##### Provided material #####
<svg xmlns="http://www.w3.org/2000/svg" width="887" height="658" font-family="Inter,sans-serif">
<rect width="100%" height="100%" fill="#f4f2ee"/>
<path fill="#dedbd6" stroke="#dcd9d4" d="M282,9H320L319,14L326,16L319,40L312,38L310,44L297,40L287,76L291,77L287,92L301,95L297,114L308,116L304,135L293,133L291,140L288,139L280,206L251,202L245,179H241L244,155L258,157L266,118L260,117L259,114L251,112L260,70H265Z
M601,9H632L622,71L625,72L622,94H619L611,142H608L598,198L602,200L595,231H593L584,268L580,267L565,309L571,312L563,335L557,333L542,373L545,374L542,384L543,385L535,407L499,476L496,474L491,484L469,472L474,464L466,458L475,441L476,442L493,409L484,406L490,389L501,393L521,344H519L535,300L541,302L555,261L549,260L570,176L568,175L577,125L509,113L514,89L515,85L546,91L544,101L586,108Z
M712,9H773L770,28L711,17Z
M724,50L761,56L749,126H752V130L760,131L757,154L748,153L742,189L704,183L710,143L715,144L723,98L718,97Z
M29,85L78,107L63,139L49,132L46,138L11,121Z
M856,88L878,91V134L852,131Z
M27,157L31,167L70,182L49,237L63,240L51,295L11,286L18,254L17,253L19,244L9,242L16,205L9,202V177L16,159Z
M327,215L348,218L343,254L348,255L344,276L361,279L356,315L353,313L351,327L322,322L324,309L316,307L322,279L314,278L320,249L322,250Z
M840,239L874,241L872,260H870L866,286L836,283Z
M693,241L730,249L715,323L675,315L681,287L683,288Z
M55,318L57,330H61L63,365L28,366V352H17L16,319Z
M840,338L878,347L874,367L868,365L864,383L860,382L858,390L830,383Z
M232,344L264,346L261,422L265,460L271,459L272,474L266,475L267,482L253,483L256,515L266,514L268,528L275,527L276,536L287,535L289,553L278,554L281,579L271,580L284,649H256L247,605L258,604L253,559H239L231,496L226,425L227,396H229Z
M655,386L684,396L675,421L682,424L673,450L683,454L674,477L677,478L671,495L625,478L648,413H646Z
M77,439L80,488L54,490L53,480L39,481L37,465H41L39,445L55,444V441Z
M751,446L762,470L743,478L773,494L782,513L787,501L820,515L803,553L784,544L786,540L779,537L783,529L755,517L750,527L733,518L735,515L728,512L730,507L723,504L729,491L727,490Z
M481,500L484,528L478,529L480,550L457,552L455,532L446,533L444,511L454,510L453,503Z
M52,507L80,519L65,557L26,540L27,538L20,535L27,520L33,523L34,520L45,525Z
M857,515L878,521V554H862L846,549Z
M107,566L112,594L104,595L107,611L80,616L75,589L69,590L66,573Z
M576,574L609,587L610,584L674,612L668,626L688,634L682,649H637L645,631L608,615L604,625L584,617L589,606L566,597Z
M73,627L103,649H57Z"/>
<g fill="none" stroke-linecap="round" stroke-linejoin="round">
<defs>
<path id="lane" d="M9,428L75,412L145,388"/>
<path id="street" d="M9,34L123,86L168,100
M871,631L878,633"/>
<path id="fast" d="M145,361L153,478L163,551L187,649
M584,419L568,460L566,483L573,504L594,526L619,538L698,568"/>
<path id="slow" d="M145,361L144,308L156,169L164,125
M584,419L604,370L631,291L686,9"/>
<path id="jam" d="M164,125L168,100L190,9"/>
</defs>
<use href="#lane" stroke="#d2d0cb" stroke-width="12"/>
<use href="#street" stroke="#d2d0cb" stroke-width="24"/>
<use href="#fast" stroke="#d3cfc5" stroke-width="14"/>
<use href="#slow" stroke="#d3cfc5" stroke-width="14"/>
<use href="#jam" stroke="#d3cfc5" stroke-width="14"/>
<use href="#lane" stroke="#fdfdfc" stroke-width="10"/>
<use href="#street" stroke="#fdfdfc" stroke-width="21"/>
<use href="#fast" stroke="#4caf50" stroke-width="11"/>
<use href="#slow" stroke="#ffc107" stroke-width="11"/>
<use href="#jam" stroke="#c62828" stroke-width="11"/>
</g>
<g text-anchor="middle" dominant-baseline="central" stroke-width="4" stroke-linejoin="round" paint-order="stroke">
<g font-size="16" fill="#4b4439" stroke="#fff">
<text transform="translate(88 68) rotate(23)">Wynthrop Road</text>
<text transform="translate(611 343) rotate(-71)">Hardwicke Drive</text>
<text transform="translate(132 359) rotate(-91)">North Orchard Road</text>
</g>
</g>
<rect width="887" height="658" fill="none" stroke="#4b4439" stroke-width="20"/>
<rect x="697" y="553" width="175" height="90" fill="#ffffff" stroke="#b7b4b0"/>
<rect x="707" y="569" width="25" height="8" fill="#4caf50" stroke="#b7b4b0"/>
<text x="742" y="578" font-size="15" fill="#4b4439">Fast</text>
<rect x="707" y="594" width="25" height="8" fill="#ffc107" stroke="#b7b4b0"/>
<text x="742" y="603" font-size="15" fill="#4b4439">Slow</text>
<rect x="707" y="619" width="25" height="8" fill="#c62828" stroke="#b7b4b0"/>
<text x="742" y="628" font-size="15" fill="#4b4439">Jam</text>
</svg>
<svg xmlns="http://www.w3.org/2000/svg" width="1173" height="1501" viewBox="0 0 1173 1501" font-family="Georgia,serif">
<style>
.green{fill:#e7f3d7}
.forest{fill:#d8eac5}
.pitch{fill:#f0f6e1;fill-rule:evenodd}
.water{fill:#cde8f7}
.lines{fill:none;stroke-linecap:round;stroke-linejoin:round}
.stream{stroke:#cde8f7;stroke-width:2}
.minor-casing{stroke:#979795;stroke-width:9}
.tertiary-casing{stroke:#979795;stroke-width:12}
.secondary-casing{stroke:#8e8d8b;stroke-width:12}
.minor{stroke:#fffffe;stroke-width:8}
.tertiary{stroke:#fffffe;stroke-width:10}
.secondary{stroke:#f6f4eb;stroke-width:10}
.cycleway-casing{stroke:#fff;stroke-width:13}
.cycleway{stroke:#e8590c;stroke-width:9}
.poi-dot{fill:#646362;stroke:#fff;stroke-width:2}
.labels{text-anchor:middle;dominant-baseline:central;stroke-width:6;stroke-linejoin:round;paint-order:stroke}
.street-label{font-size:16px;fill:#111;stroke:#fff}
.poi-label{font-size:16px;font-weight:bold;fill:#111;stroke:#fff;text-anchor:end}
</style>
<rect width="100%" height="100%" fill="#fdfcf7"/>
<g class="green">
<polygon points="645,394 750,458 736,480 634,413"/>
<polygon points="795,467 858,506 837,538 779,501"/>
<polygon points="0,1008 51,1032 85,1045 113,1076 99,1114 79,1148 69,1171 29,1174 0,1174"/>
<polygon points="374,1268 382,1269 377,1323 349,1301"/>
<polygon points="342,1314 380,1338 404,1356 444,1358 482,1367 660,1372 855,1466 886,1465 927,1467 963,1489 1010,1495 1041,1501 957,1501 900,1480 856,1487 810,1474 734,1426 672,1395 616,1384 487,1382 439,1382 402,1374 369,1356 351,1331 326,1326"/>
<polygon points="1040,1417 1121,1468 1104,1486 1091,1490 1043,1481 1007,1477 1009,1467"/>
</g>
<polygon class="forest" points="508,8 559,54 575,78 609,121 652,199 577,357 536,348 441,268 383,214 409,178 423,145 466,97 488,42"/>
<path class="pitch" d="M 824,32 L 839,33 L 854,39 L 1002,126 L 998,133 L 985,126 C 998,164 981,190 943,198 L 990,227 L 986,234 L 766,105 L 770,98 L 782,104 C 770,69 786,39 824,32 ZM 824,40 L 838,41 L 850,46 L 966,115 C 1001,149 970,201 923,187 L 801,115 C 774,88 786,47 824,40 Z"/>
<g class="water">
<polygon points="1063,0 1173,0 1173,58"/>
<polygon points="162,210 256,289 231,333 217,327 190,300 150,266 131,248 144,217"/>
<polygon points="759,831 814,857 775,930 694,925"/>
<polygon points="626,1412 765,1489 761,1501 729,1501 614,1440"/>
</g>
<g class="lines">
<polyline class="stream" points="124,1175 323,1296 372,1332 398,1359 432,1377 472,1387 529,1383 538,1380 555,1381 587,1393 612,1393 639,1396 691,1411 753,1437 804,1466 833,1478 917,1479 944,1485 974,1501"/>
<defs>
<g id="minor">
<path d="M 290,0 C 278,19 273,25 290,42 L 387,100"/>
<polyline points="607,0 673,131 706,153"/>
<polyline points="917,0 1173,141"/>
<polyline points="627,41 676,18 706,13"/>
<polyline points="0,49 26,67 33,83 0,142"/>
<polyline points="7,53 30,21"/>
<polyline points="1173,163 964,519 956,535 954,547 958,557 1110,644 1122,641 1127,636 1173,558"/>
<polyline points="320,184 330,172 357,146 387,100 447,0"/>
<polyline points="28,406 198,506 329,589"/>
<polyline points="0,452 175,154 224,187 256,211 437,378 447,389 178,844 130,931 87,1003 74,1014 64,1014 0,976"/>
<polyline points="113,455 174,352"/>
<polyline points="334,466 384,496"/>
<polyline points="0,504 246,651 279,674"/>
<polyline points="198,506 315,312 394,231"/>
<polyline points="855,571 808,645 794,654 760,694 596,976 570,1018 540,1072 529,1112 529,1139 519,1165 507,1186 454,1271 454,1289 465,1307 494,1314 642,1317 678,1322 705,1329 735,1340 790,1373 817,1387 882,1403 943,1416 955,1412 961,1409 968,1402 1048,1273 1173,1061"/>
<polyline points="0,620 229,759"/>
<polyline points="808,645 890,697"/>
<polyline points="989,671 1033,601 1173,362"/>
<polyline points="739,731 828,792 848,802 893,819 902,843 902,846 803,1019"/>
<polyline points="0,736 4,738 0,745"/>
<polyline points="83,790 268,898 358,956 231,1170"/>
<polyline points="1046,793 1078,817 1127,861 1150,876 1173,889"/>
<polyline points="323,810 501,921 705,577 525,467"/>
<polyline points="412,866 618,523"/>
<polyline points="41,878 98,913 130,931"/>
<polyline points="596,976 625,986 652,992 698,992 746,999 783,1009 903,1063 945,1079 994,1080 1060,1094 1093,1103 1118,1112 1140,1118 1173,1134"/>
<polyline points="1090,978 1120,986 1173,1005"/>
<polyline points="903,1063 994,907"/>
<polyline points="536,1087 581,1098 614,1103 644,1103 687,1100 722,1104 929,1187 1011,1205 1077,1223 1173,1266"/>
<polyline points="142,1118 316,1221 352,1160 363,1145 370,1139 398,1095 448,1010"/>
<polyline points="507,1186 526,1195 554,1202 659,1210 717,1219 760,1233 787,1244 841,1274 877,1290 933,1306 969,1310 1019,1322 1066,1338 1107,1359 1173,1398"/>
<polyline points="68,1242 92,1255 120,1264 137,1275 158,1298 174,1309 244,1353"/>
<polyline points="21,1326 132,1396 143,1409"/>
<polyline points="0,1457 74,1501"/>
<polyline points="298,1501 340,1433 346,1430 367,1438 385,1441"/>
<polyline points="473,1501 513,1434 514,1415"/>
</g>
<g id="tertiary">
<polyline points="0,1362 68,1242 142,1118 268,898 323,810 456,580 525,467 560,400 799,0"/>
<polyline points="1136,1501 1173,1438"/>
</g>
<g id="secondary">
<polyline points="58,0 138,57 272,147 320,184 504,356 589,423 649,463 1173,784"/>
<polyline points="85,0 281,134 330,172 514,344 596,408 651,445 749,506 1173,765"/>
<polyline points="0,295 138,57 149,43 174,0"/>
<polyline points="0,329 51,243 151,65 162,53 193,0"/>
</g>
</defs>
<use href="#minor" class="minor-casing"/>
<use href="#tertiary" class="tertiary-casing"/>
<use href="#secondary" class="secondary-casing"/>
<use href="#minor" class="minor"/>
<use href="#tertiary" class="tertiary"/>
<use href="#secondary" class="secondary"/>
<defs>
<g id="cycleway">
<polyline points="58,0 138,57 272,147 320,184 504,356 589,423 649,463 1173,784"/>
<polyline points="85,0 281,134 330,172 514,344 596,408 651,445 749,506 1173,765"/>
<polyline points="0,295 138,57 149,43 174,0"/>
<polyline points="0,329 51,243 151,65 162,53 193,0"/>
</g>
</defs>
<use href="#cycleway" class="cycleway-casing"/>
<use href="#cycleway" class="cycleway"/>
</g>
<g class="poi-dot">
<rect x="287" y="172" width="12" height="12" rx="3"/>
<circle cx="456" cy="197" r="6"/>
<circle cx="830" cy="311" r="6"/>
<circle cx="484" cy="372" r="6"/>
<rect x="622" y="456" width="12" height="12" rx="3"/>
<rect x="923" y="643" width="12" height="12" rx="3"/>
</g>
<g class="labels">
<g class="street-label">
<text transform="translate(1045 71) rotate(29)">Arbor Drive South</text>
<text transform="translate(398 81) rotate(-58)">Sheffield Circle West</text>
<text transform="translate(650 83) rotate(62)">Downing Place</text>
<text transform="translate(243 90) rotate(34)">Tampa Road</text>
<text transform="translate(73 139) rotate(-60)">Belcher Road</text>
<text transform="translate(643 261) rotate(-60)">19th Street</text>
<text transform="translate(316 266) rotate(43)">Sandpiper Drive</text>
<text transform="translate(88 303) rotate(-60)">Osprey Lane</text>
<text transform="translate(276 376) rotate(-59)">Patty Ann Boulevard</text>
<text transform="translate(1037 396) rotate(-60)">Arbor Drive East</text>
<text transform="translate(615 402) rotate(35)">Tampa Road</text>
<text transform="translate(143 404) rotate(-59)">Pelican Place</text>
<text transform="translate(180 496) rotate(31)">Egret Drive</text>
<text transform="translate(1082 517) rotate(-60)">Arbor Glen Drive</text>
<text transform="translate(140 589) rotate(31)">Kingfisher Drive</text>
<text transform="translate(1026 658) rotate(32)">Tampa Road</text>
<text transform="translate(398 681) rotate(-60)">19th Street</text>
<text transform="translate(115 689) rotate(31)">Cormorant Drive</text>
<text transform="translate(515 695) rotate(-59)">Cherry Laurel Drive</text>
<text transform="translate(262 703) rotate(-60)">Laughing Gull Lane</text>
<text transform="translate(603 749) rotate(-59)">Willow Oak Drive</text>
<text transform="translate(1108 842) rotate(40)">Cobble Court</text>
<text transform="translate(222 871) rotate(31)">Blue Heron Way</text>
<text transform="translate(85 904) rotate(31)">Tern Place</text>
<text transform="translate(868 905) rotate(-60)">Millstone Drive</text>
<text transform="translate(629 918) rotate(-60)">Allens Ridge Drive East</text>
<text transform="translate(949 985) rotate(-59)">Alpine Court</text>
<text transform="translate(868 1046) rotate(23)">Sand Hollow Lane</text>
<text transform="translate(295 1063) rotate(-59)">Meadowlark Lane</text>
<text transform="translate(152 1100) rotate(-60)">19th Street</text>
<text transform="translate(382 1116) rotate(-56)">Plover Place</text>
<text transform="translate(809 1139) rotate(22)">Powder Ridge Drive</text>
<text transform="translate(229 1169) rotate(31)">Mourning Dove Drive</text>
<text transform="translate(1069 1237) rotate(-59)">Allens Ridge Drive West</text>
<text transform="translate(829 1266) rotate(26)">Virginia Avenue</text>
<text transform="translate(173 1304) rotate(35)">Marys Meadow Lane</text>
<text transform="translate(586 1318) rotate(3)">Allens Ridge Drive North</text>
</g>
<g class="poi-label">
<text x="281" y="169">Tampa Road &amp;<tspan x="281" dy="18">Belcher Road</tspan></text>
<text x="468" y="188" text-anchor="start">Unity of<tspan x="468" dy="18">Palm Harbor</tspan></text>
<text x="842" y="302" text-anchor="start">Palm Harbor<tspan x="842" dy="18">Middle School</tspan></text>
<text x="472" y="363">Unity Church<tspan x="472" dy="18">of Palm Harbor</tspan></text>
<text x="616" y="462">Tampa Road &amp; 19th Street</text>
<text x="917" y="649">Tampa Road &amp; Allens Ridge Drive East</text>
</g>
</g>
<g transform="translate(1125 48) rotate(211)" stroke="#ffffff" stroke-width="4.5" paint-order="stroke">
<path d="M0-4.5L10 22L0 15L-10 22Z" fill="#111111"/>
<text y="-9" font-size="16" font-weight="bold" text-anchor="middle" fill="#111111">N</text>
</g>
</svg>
#####
- [Problem to solve]
If a line in the data contains the string "linecap", copy it.

- [Exercise solution]
<g fill="none" stroke-linecap="round" stroke-linejoin="round">
.lines{fill:none;stroke-linecap:round;stroke-linejoin:round}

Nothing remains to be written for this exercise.